**Task**: Every record should be copied exactly, except that pictures are to be omitted.

:: Records

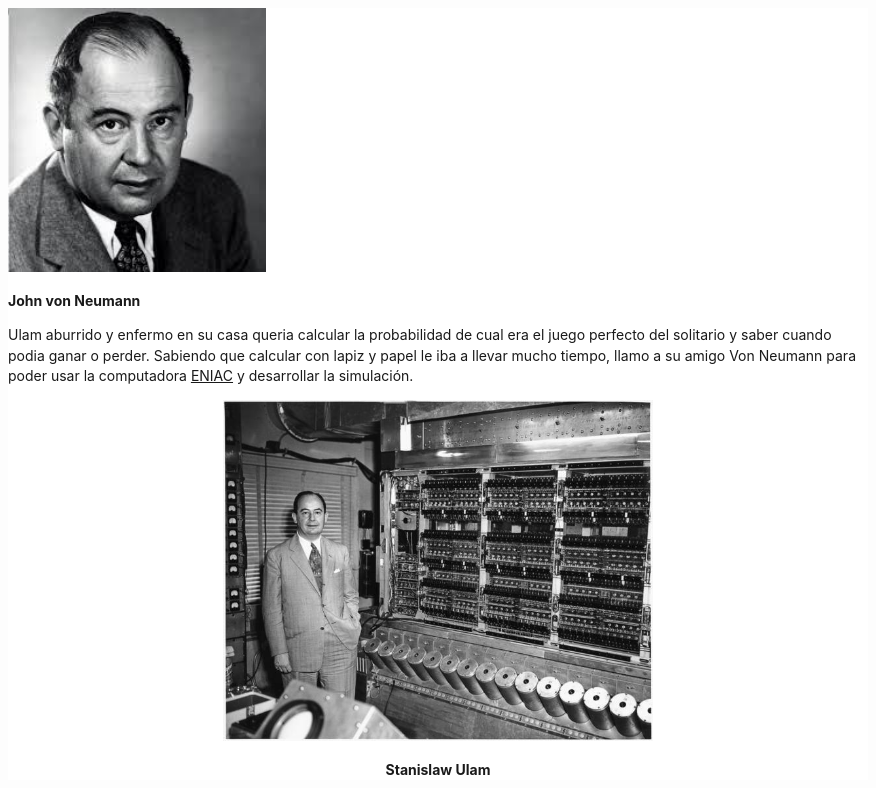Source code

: <img src="readme_img/von-neuman.jpeg" width="30%">
  <p><b>John von Neumann</b></p>

</div>

Ulam aburrido y enfermo en su casa queria calcular la probabilidad de cual era el juego perfecto del solitario y saber cuando podia ganar o perder. Sabiendo que calcular con lapiz y papel le iba a llevar mucho tiempo, llamo a su amigo Von Neumann para poder usar la computadora [ENIAC](https://es.wikipedia.org/wiki/ENIAC) y desarrollar la simulación. 

<div align="center"> 
  <img src="readme_img/von-neuman-y-ENIAC.jpg" width="50%">
  <p><b>Stanislaw Ulam</b></p>
</div>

::::

**Output for this exercise**:
Source code

: <img src="readme_img/von-neuman.jpeg" width="30%">
  <p><b>John von Neumann</b></p>

</div>

Ulam aburrido y enfermo en su casa queria calcular la probabilidad de cual era el juego perfecto del solitario y saber cuando podia ganar o perder. Sabiendo que calcular con lapiz y papel le iba a llevar mucho tiempo, llamo a su amigo Von Neumann para poder usar la computadora [ENIAC](https://es.wikipedia.org/wiki/ENIAC) y desarrollar la simulación. 

<div align="center"> 
  <img src="readme_img/von-neuman-y-ENIAC.jpg" width="50%">
  <p><b>Stanislaw Ulam</b></p>
</div>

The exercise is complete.